Market Entry and Exit Strategy
| Action | Price Range |
|---|---|
| Aggressive Buy | Below $160 |
| Buy | $160 to $175 |
| Fair Value Hold | $175 to $205 |
| Trim | Above $230 |
| Sell Aggressively | Above $255 without earnings acceleration |
Best buying periods:
- Recessions
- Interest rate spikes
- Temporary environmental litigation fears
- Market-wide corrections
Buy Price for Target Annual Returns Over 16 Years
| Target Return | Maximum Buy Price |
|---|---|
| 5% | $255 |
| 6% | $228 |
| 7% | $205 |
| 8% | $188 |
| 9% | $173 |
| 10% | $160 |
Buy Price for 9% Annual Return by Holding Period
| Holding Period | Maximum Buy Price |
|---|---|
| 5 Years | $150 |
| 7 Years | $158 |
| 10 Years | $165 |
| 12 Years | $169 |
| 14 Years | $171 |
| 16 Years | $173 |
Trim and Sell Levels
| Action | Price |
|---|---|
| Start Trimming | $230 to $240 |
| Major Trim | $250 |
| Exit Entire Position | Above $270 unless growth materially accelerates |
Risk Score
| Component | Score /10 |
|---|---|
| Financial Stability | 7 |
| Earnings Volatility | 9 |
| Business Model Risk | 8 |
| Macro Sensitivity | 8 |
| Market Risk | 6 |
Final Risk Score: 7.7 / 10
Implication: WM is a relatively low-risk equity with durable cash flow and recession resistance, though valuation risk remains meaningful.
Opportunity Score
| Component | Score /10 |
|---|---|
| Growth Potential | 6 |
| Unit Economics | 9 |
| Competitive Advantage | 9 |
| Valuation Asymmetry | 4 |
| Catalysts | 6 |
Final Opportunity Score: 6.9 / 10
Implication: Strong business quality but limited upside because the market already appreciates the company’s strengths.
Numbers Used vs Ignored
Most Important Inputs Used
- Revenue growth
- EPS growth
- Free cash flow
- EBITDA
- Operating margin
- Debt levels
- Dividend yield
- ROE
- EV/EBITDA
- P/E ratios
- Share count stability
Less Important or Ignored
- Daily trading volume
- Short interest
- Beta
- Minor quarterly fluctuations
- Book value distortions from goodwill
- Cash balance alone without cash flow context
Final Summary and Verdict
WM is one of the highest-quality industrial infrastructure businesses in North America. Its landfill moat, recurring revenue, pricing power, and defensive characteristics justify a premium valuation. However, quality alone does not guarantee strong investment returns. At approximately $213 per share, expected returns likely fall short of a 9% annualized target over 16 years.
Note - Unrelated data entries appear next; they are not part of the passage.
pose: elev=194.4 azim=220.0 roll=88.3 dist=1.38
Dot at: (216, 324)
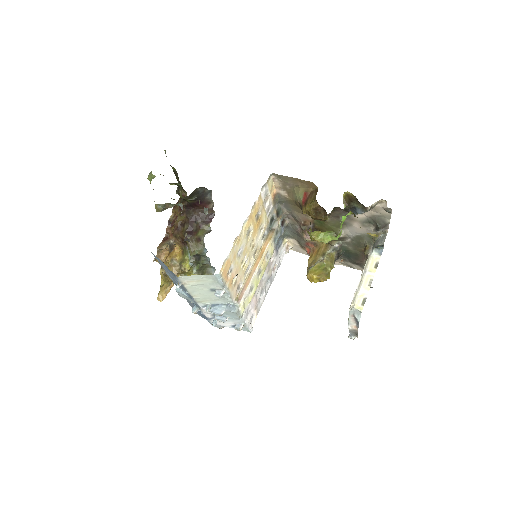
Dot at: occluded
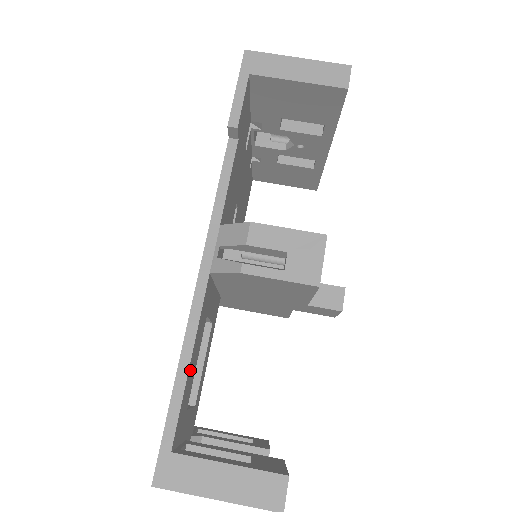
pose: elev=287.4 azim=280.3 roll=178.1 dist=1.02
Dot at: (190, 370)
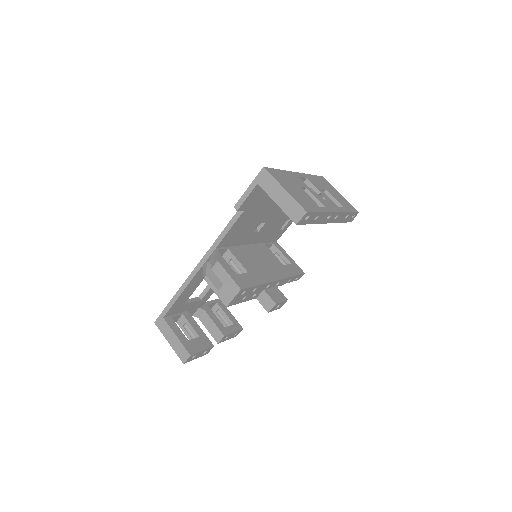
Dot at: (183, 295)
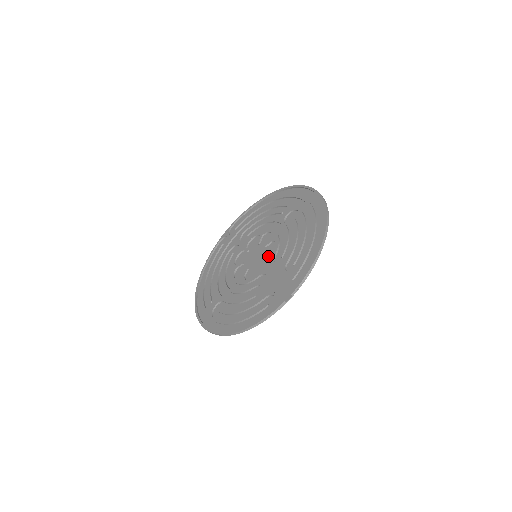
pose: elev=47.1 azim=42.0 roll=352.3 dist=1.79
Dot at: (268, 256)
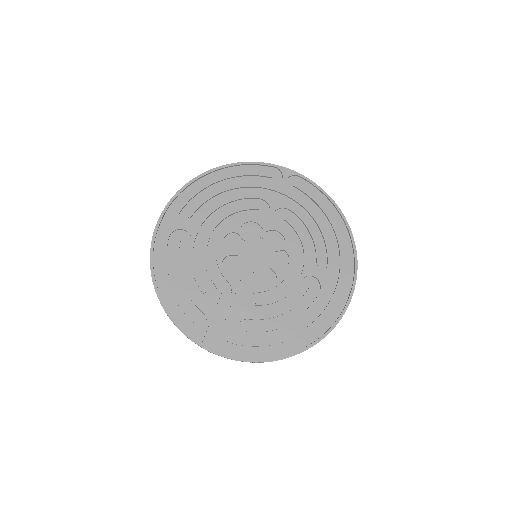
Dot at: (255, 282)
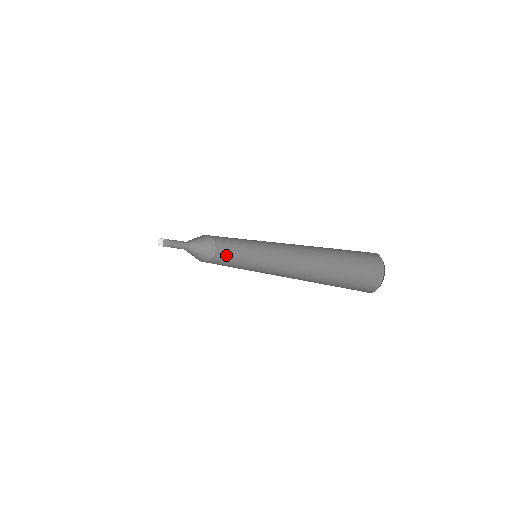
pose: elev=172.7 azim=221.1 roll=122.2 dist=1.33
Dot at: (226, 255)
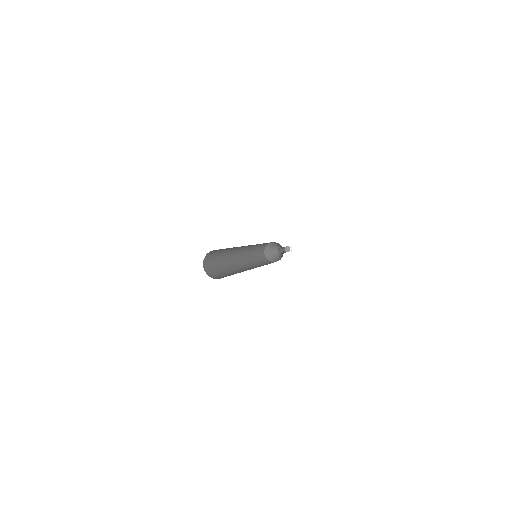
Dot at: occluded
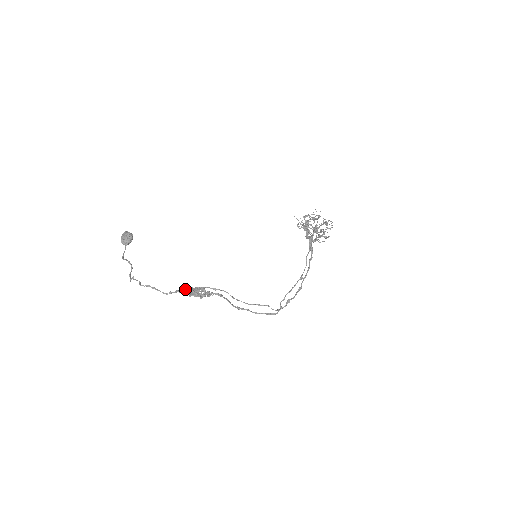
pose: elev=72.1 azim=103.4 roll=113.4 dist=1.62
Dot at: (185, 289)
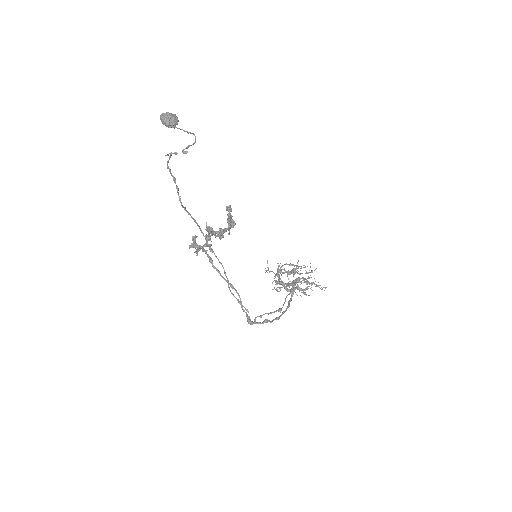
Dot at: occluded
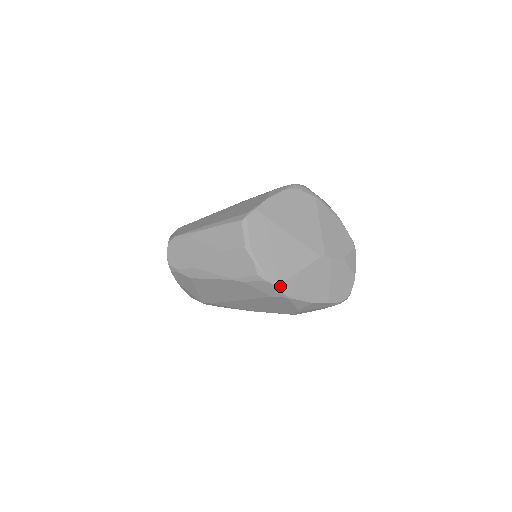
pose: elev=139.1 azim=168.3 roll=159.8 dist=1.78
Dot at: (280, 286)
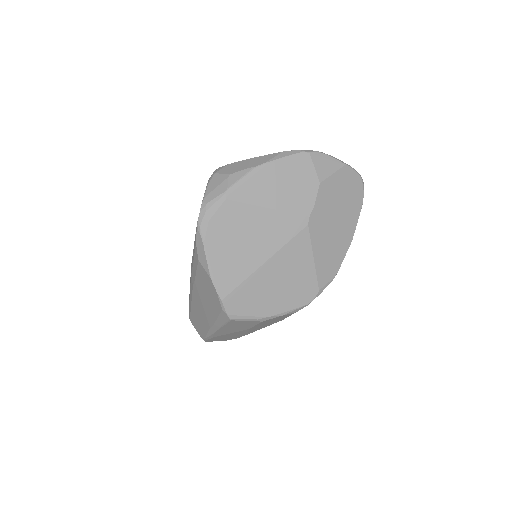
Dot at: (320, 290)
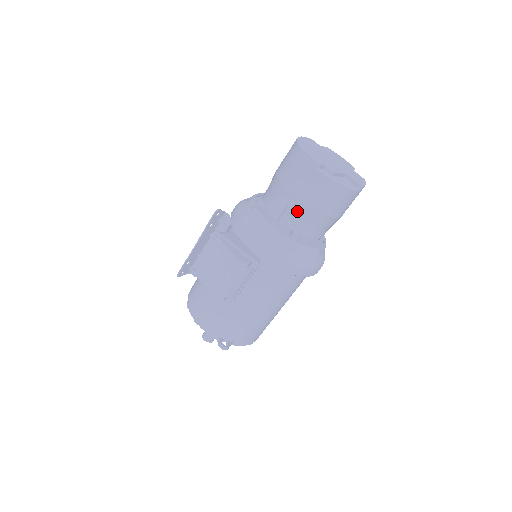
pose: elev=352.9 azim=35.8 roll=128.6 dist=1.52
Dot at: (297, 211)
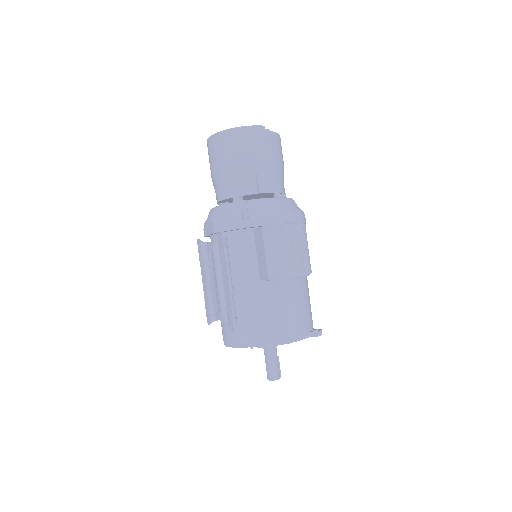
Dot at: (275, 174)
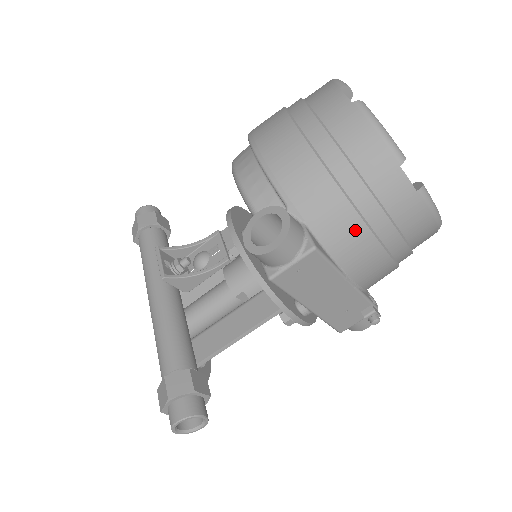
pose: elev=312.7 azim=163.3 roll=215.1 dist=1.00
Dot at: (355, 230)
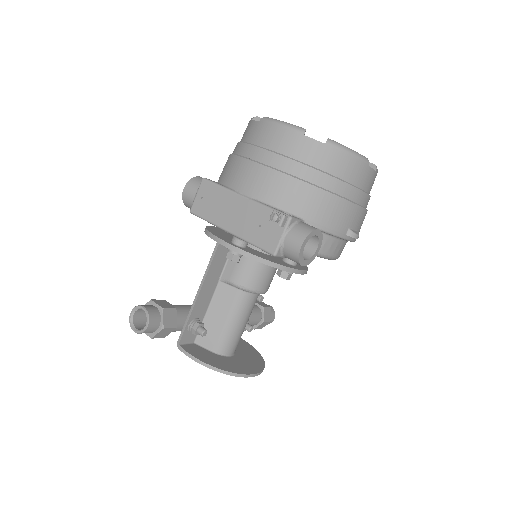
Dot at: (233, 163)
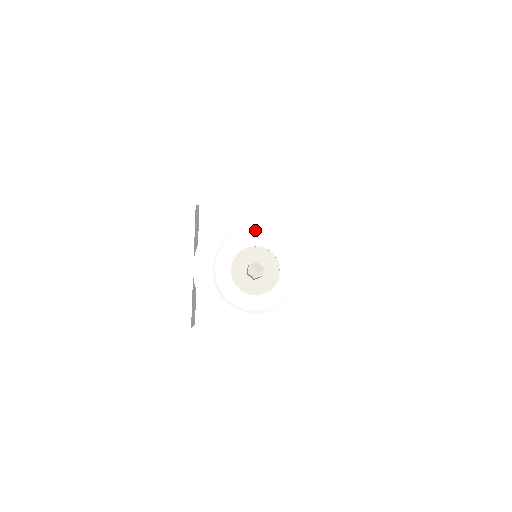
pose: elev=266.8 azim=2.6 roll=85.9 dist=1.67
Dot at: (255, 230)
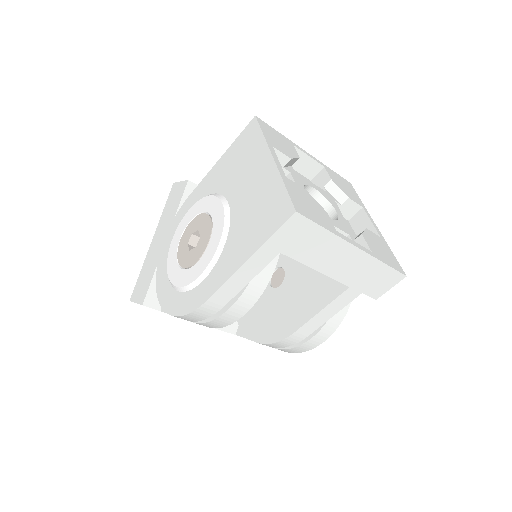
Dot at: (209, 195)
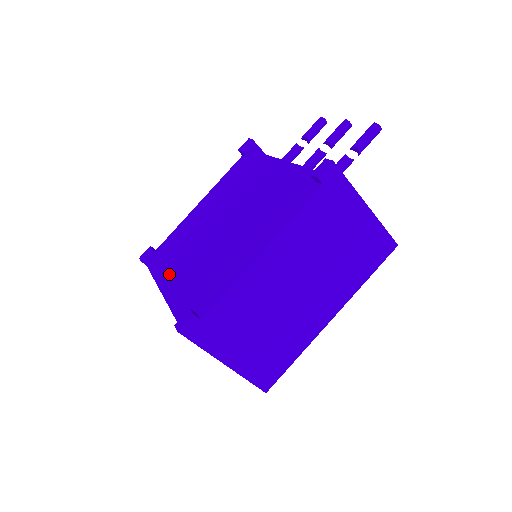
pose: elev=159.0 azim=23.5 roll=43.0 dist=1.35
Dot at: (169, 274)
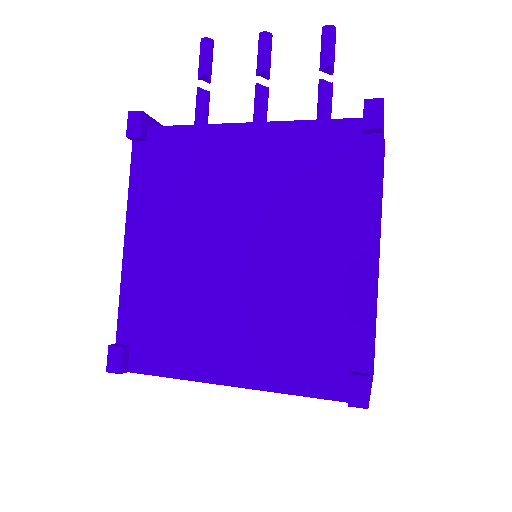
Dot at: (209, 358)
The stock appears suitable for:
- Defensive portfolios
- Dividend growth investors
- Long-term compounder exposure
The stock appears less suitable for:
- Deep value investors
- Investors seeking double-digit annualized returns from today’s price
Final verdict:
- Business quality: Excellent
- Financial quality: Strong
- Valuation: Expensive
- Investment rating today: Hold
- Attractive long-term buy zone: Below $175
- Strong buy zone: Below $160
Disclaimer: This analysis is for informational purposes only and does not constitute investment advice. Always perform your own due diligence or consult with a financial advisor before making investment decisions.